10 Besar Produsen Minyak Mentah Dunia 2007






Negara


Produksi


Juta Barel/hari

Russia


9.7

Saudi Arabia


9

USA


7.4

Iran


3.9

Mexico


3.7

China


3.7

Canada


3.2

Norway


2.8

UEA


2.6

Venezuela


2.6





Sumber: http://images.google.com

Dengan penguasaan 65% perdagangan minyak dunia, Amerika Serikat menggunakan harga minyak sebagai senjata untuk bertarung dengan China ditengah kekacauan ekonomi Amerika akibat krisis properti dan defisit budget Amerika yang semakin melebar ditambah lagi pengeluaran yang luar biasa untuk membiayai perang di Irak dan Afganistan. Pertarungan terselebung ini telah menerbangkan harga minyak dunia ke posisi yang belum pernah terjadi dalam sejarah. Harga minyak mentah dunia untuk kontrak pengiriman Juni 2008 di New York Mercantile Exchange sudah mencapai US$126,2 per barel.

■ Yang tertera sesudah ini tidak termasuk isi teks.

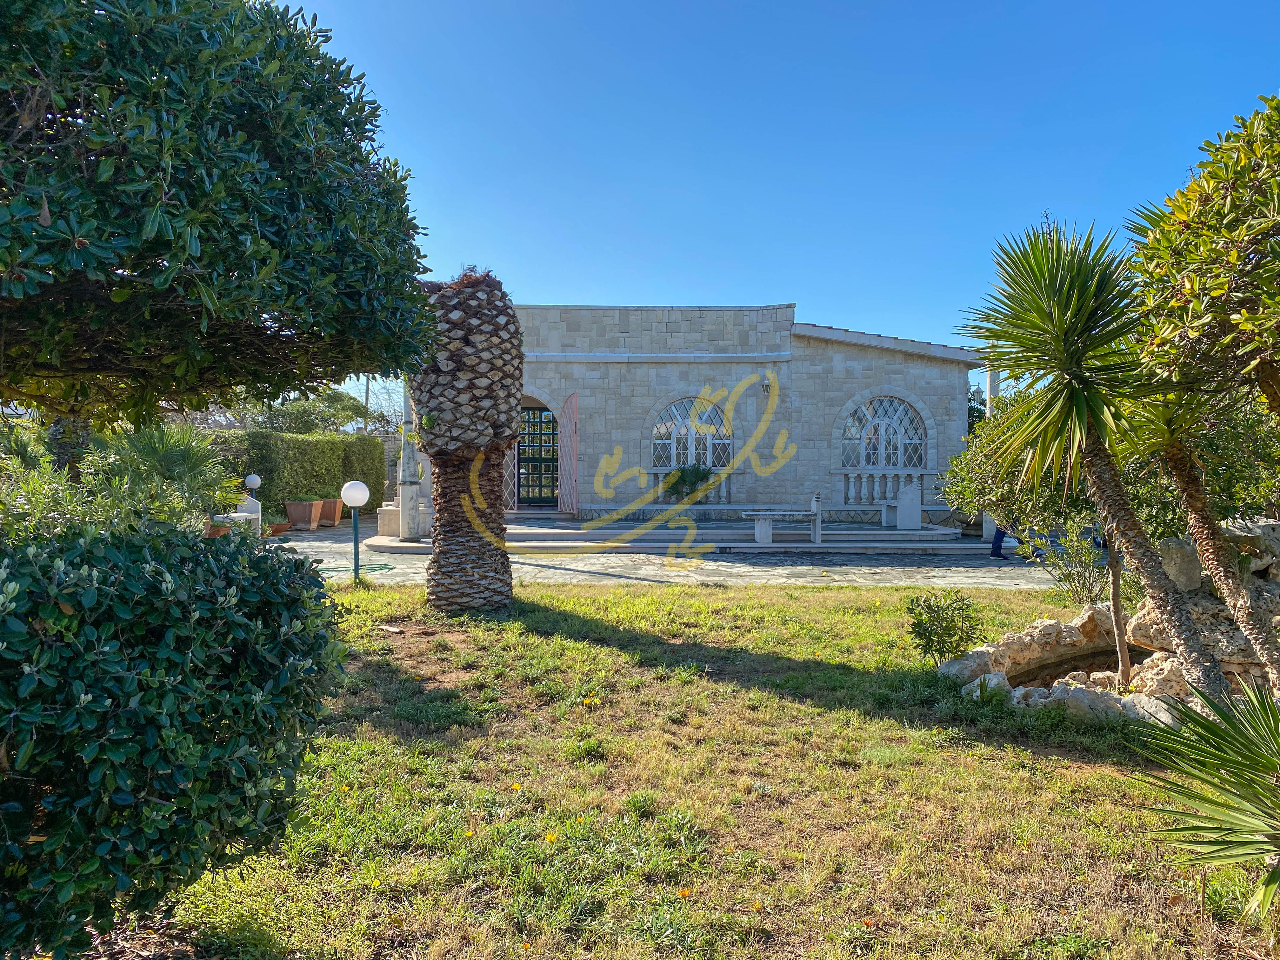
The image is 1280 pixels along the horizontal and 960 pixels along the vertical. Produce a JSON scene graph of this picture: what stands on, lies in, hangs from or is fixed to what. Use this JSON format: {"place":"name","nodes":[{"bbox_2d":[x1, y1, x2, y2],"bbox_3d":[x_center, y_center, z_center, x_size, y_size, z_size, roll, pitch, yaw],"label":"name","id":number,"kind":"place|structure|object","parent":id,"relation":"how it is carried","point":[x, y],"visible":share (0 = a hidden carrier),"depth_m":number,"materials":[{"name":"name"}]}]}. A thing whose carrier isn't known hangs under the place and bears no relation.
{"place":"outdoors","nodes":[
{"label":"outdoors","id":0,"kind":"place"},
{"bbox_2d":[373,431,400,503],"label":"garden wall","id":1,"kind":"structure","parent":0,"point":[396,474],"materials":[{"name":"grey stone"}]},
{"bbox_2d":[264,517,1069,588],"label":"stone pavement","id":2,"kind":"structure","parent":0,"point":[308,550],"materials":[{"name":"grey stone"}]},
{"bbox_2d":[263,512,289,535],"bbox_3d":[-6.359,0.801,16.565,0.531,0.354,0.546,0,1,0],"label":"flower pot","id":3,"kind":"object","parent":2,"relation":"on","point":[282,525],"visible":0.68,"depth_m":16.49,"materials":[{"name":"orange ceramic"}]},
{"bbox_2d":[285,499,323,530],"bbox_3d":[-6.252,0.671,17.942,0.553,0.549,0.595,0,1,0],"label":"planter","id":4,"kind":"object","parent":2,"relation":"on","point":[306,512],"visible":0.95,"depth_m":17.72,"materials":[{"name":"brown ceramic"}]},
{"bbox_2d":[318,498,344,526],"bbox_3d":[-6.147,0.673,18.812,0.569,0.525,0.606,0,1,0],"label":"planter","id":5,"kind":"object","parent":2,"relation":"on","point":[335,520],"visible":0.67,"depth_m":18.63,"materials":[{"name":"ceramic"}]},
{"bbox_2d":[313,561,394,573],"bbox_3d":[-3.762,1.142,12.416,1.177,0.054,0.899,0,1,0],"label":"garden hose","id":6,"kind":"object","parent":2,"relation":"on","point":[372,568],"visible":0.67,"depth_m":12.37,"materials":[{"name":"green rubber"}]},
{"bbox_2d":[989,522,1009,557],"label":"person","id":7,"kind":"object","parent":2,"relation":"on","point":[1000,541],"visible":0.23,"depth_m":14.23},
{"bbox_2d":[357,514,993,554],"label":"stone steps","id":8,"kind":"structure","parent":0,"point":[923,533],"depth_m":15.94,"materials":[{"name":"grey stone"}]},
{"bbox_2d":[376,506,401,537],"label":"stone block","id":9,"kind":"structure","parent":8,"relation":"on","point":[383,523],"depth_m":15.57,"materials":[{"name":"stone"}]},
{"bbox_2d":[397,382,421,543],"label":"stone pillar","id":10,"kind":"structure","parent":8,"relation":"on","point":[409,530],"depth_m":14.83,"materials":[{"name":"white stone"}]},
{"bbox_2d":[661,463,713,501],"bbox_3d":[0.901,0.099,18.574,1.139,0.851,1.104,0,1,0],"label":"potted plant","id":11,"kind":"object","parent":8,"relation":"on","point":[700,477],"visible":0.87,"depth_m":18.43,"materials":[{"name":"green plant"}]},
{"bbox_2d":[740,495,824,545],"bbox_3d":[2.237,0.632,15.136,1.344,0.726,0.554,0,1,0],"label":"stone bench","id":12,"kind":"object","parent":8,"relation":"on","point":[767,523],"visible":0.99,"depth_m":15.01,"materials":[{"name":"stone"}]},
{"bbox_2d":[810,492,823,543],"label":"stone post","id":13,"kind":"object","parent":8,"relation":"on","point":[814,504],"visible":0.94,"depth_m":14.98,"materials":[{"name":"stone"}]},
{"bbox_2d":[874,479,922,528],"bbox_3d":[4.683,0.429,17.528,0.562,0.818,1.258,0,1,0],"label":"stone bench","id":14,"kind":"object","parent":8,"relation":"on","point":[912,509],"visible":0.97,"depth_m":17.03,"materials":[{"name":"white stone"}]},
{"bbox_2d":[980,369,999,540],"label":"column","id":15,"kind":"structure","parent":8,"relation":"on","point":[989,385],"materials":[{"name":"white"}]},
{"bbox_2d":[393,302,990,525],"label":"stone building","id":16,"kind":"structure","parent":0,"point":[823,356],"depth_m":19.08,"materials":[{"name":"stone"}]},
{"bbox_2d":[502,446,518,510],"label":"lattice panel","id":17,"kind":"object","parent":16,"relation":"attached to","point":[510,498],"visible":0.43,"depth_m":19.78,"materials":[{"name":"white metal"}]},
{"bbox_2d":[517,404,558,505],"bbox_3d":[-2.235,-0.439,21.090,1.499,2.418,0.157,0,1,0],"label":"green door","id":18,"kind":"structure","parent":16,"relation":"in","point":[518,450],"depth_m":21.04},
{"bbox_2d":[558,391,578,514],"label":"shutter","id":19,"kind":"object","parent":16,"relation":"attached to","point":[565,474],"visible":0.99,"depth_m":18.70,"materials":[{"name":"metal"}]},
{"bbox_2d":[646,466,732,503],"bbox_3d":[0.957,0.160,18.878,1.854,0.732,0.243,0,1,0],"label":"balustrade","id":20,"kind":"object","parent":16,"relation":"attached to","point":[724,493],"visible":0.48,"depth_m":18.85,"materials":[{"name":"white stone"}]},
{"bbox_2d":[650,395,731,471],"bbox_3d":[1.051,-0.876,19.143,1.943,1.846,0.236,0,1,0],"label":"arched window","id":21,"kind":"structure","parent":16,"relation":"in","point":[661,426],"depth_m":19.14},
{"bbox_2d":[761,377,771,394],"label":"wall lamp","id":22,"kind":"object","parent":16,"relation":"attached to","point":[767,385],"visible":0.82,"depth_m":18.76,"materials":[{"name":"grey metal"}]},
{"bbox_2d":[841,394,924,468],"bbox_3d":[4.768,-0.930,19.032,2.017,1.815,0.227,0,1,0],"label":"arched window","id":23,"kind":"structure","parent":16,"relation":"in","point":[867,461],"depth_m":19.04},
{"bbox_2d":[835,469,935,504],"bbox_3d":[4.834,0.151,18.855,2.010,0.745,0.256,0,1,0],"label":"balustrade","id":24,"kind":"object","parent":16,"relation":"attached to","point":[875,496],"visible":0.67,"depth_m":18.84,"materials":[{"name":"white stone"}]},
{"bbox_2d":[155,576,1272,959],"label":"lawn","id":25,"kind":"structure","parent":0,"point":[645,598],"materials":[{"name":"green plant"}]},
{"bbox_2d":[0,518,346,959],"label":"shrub","id":26,"kind":"object","parent":25,"relation":"on","point":[160,756],"visible":1,"depth_m":2.48,"materials":[{"name":"green plant"}]},
{"bbox_2d":[340,479,370,582],"bbox_3d":[-3.149,0.611,10.647,0.335,1.213,0.320,0,1,0],"label":"globe lamp","id":27,"kind":"object","parent":25,"relation":"on","point":[351,485],"visible":0.99,"depth_m":10.59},
{"bbox_2d":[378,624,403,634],"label":"stone","id":28,"kind":"object","parent":25,"relation":"on","point":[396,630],"visible":0.97,"depth_m":7.89,"materials":[{"name":"beige stone"}]},
{"bbox_2d":[409,265,524,614],"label":"palm tree","id":29,"kind":"object","parent":25,"relation":"on","point":[441,552],"visible":0.98,"depth_m":8.48,"materials":[{"name":"plant"}]},
{"bbox_2d":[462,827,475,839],"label":"yellow flower","id":30,"kind":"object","parent":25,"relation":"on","point":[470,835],"visible":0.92,"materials":[{"name":"yellow plant"}]},
{"bbox_2d":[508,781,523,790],"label":"yellow flower","id":31,"kind":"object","parent":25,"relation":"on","point":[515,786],"visible":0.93,"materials":[{"name":"yellow plant"}]},
{"bbox_2d":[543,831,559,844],"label":"yellow flower","id":32,"kind":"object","parent":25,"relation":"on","point":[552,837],"visible":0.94,"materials":[{"name":"yellow plant"}]},
{"bbox_2d":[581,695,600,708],"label":"yellow flower","id":33,"kind":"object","parent":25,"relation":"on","point":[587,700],"visible":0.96,"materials":[{"name":"yellow plant"}]},
{"bbox_2d":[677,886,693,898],"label":"yellow flower","id":34,"kind":"object","parent":25,"relation":"on","point":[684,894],"visible":0.85,"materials":[{"name":"plant"}]},
{"bbox_2d":[904,586,986,662],"bbox_3d":[2.106,1.037,6.649,0.576,0.538,0.570,0,1,0],"label":"shrub","id":35,"kind":"object","parent":25,"relation":"on","point":[928,641],"visible":0.99,"depth_m":6.58,"materials":[{"name":"green plant"}]},
{"bbox_2d":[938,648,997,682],"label":"rock","id":36,"kind":"object","parent":25,"relation":"on","point":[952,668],"visible":0.72,"depth_m":6.13,"materials":[{"name":"stone"}]},
{"bbox_2d":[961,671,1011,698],"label":"rock","id":37,"kind":"object","parent":25,"relation":"on","point":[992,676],"visible":0.65,"depth_m":5.74,"materials":[{"name":"stone"}]},
{"bbox_2d":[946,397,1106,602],"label":"shrub","id":38,"kind":"object","parent":25,"relation":"on","point":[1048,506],"visible":0.61,"depth_m":8.59,"materials":[{"name":"green plant"}]},
{"bbox_2d":[1013,519,1115,605],"bbox_3d":[3.988,0.726,8.844,1.024,1.064,1.044,0,1,0],"label":"shrub","id":39,"kind":"object","parent":25,"relation":"on","point":[1087,560],"visible":0.68,"depth_m":8.82,"materials":[{"name":"green plant"}]},
{"bbox_2d":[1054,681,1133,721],"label":"rock","id":40,"kind":"object","parent":25,"relation":"on","point":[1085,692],"visible":0.63,"depth_m":5.26,"materials":[{"name":"grey stone"}]},
{"bbox_2d":[960,214,1232,694],"bbox_3d":[2.451,-0.087,5.304,1.389,2.886,1.409,0,1,0],"label":"yucca tree","id":41,"kind":"object","parent":25,"relation":"on","point":[1077,415],"visible":0.99,"depth_m":5.19,"materials":[{"name":"green plant"}]},
{"bbox_2d":[937,521,1279,724],"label":"rock border","id":42,"kind":"object","parent":25,"relation":"on","point":[1154,681],"visible":0.59,"depth_m":5.76,"materials":[{"name":"stone"}]},
{"bbox_2d":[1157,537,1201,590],"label":"rock","id":43,"kind":"object","parent":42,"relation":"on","point":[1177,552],"visible":0.7,"depth_m":6.05,"materials":[{"name":"grey stone"}]},
{"bbox_2d":[1126,678,1279,919],"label":"yucca plant","id":44,"kind":"object","parent":25,"relation":"on","point":[1230,724],"visible":0.99,"depth_m":3.05,"materials":[{"name":"green plant"}]},
{"bbox_2d":[1127,378,1279,684],"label":"yucca tree","id":45,"kind":"object","parent":25,"relation":"on","point":[1196,515],"visible":0.74,"depth_m":5.24,"materials":[{"name":"plant"}]},
{"bbox_2d":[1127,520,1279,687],"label":"rock","id":46,"kind":"object","parent":25,"relation":"on","point":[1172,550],"visible":0.61,"depth_m":5.79,"materials":[{"name":"grey stone"}]},
{"bbox_2d":[253,0,1279,407],"label":"sky","id":47,"kind":"structure","parent":0,"point":[565,289],"materials":[{"name":"blue"}]},
{"bbox_2d":[1003,642,1127,689],"label":"pond","id":48,"kind":"structure","parent":0,"point":[1093,663],"materials":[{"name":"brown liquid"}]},
{"label":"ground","id":49,"kind":"structure","parent":0},
{"bbox_2d":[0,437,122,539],"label":"shrub","id":50,"kind":"object","parent":49,"relation":"on","point":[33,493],"visible":0.53,"depth_m":8.01,"materials":[{"name":"green plant"}]},
{"bbox_2d":[86,421,238,531],"bbox_3d":[-5.059,0.141,10.102,1.814,1.608,1.836,0,1,0],"label":"palm shrub","id":51,"kind":"object","parent":49,"relation":"on","point":[170,455],"visible":0.69,"depth_m":9.91,"materials":[{"name":"green plant"}]},
{"bbox_2d":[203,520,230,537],"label":"flower pot","id":52,"kind":"object","parent":49,"relation":"on","point":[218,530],"visible":0.26,"depth_m":12.42,"materials":[{"name":"ceramic"}]},
{"bbox_2d":[0,0,439,424],"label":"tree","id":53,"kind":"object","parent":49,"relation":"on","point":[274,221],"visible":0.99,"depth_m":3.15,"materials":[{"name":"green plant"}]},
{"bbox_2d":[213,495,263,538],"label":"bench","id":54,"kind":"object","parent":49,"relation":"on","point":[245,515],"visible":0.37,"depth_m":13.19,"materials":[{"name":"white stone"}]},
{"bbox_2d":[244,472,262,533],"bbox_3d":[-5.725,0.401,14.230,0.255,1.025,0.249,0,1,0],"label":"globe lamp","id":55,"kind":"object","parent":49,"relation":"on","point":[255,480],"visible":0.72,"depth_m":14.17,"materials":[{"name":"white"}]},
{"bbox_2d":[200,430,391,516],"bbox_3d":[-7.003,-0.027,19.083,1.589,1.915,5.214,0,1,0],"label":"hedge","id":56,"kind":"object","parent":49,"relation":"on","point":[311,442],"visible":0.49,"depth_m":18.76,"materials":[{"name":"green plant"}]},
{"bbox_2d":[252,389,367,434],"bbox_3d":[-9.926,-1.089,28.394,3.590,3.233,3.652,0,1,0],"label":"tree","id":57,"kind":"object","parent":49,"relation":"on","point":[308,410],"visible":0.52,"depth_m":27.78,"materials":[{"name":"green plant"}]},
{"bbox_2d":[363,378,371,432],"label":"utility pole","id":58,"kind":"object","parent":49,"relation":"on","point":[367,396],"visible":0.38,"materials":[{"name":"brown wood"}]},
{"bbox_2d":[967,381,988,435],"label":"tree","id":59,"kind":"object","parent":49,"relation":"on","point":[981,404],"visible":0.16,"depth_m":31.47,"materials":[{"name":"green plant"}]},
{"bbox_2d":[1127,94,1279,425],"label":"tree","id":60,"kind":"object","parent":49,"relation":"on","point":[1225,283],"visible":0.99,"depth_m":4.06,"materials":[{"name":"plant"}]}
]}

Posisi tarik menarik ini tidak kelihatan secara langsung, tapi dapat dipastikan Amerika Serikat - lah yang paling diuntungkan dengan harga minyak mentah yang selangit itu. Pertanyaanya sekarang adalah seberapa kuat Negara-negara emerging countries merespons harga minyak ini?. Bila harga minyak terus menggila sampai US$ 200 per barrel bisa dipastikan Negara-negara berkembanglah yang akan bangkrut duluan kemudian akan disusul dengan efek bola salju yang bisa melahirkan krisis ekonomi seperti tahun 1923 dan ujungnya adalah perang dunia ke III.

Kalau harga minyak bisa dikendalikan pada kisaran US$90 – US$ 125 per barrel selama satu tahun maka kehancuran ekonomi Amerika dapat direm dan konvensasinya Negara-negara berkembanglah yang membayar krisis subprime dan membiayai perang Amerika Serikat.

Negara-negara berkembang akan membayar harga minyak yang tinggi dan membeli material untuk menghidupi industrinya dengan harga yang sangat mahal. Tinggal menunggu waktu saja apakah ekonomi China atau Amerika yang bertahan lebih lama. Bila harga minyak tidak bisa dikendalikan lagi dan terbang bebas sampai US$ 200 per barel bisa dipastikan ekonomi dunia akan hancur lebih parah dari krisisis keuangan tahun 1998.